TASK DETAILS
Please count how many lines in the listing below contain the string "elev", treating uppercase and lowercase as different, and reply with only that number.

DATA
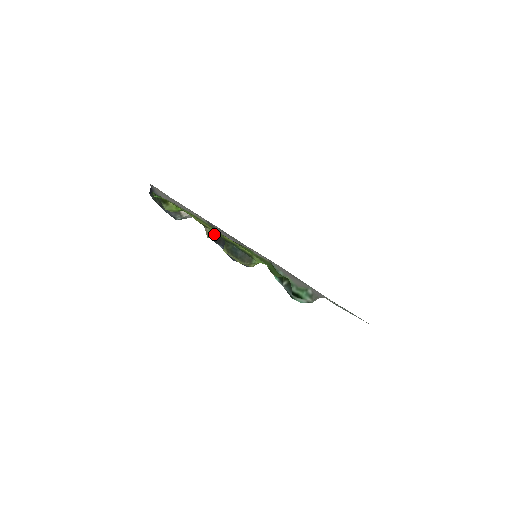
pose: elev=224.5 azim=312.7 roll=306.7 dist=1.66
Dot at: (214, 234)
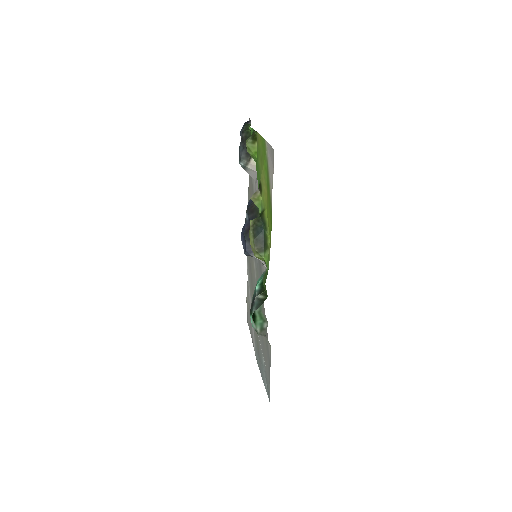
Dot at: (259, 202)
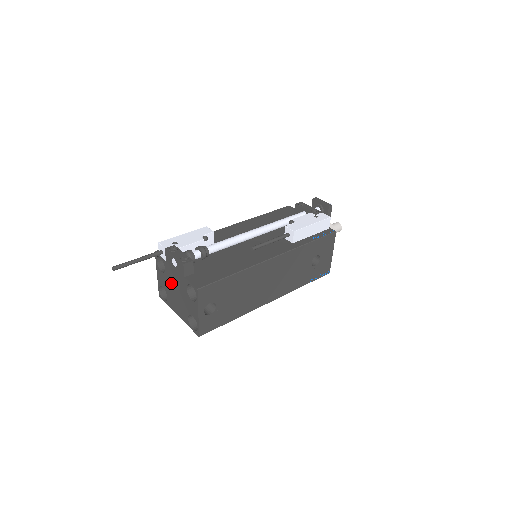
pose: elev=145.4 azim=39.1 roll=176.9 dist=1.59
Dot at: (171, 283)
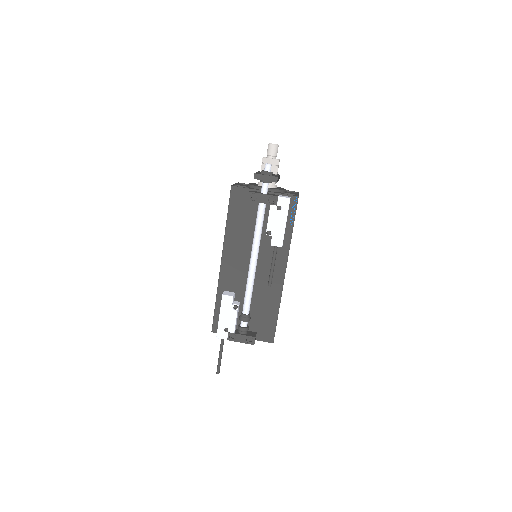
Dot at: occluded
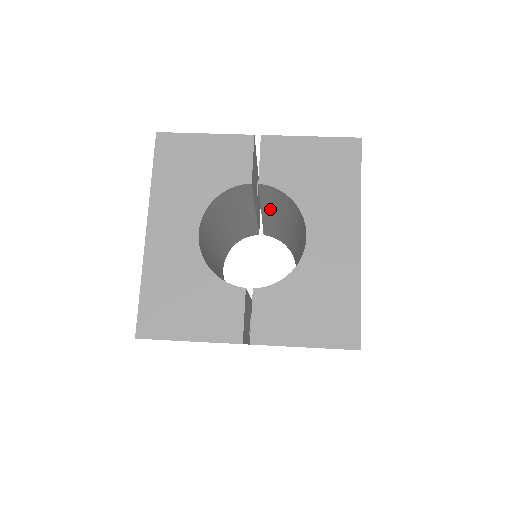
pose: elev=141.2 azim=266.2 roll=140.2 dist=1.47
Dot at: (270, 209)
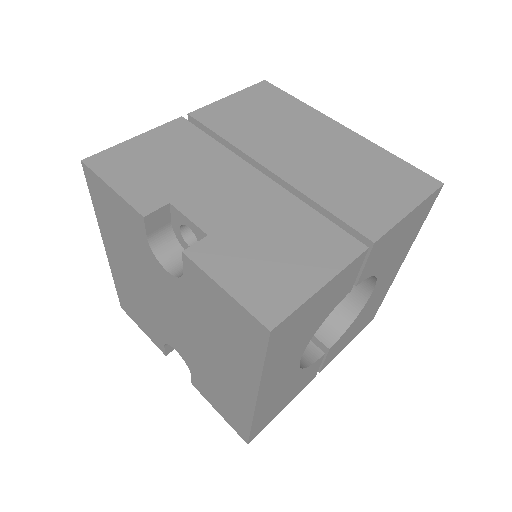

TASK ANSWER
3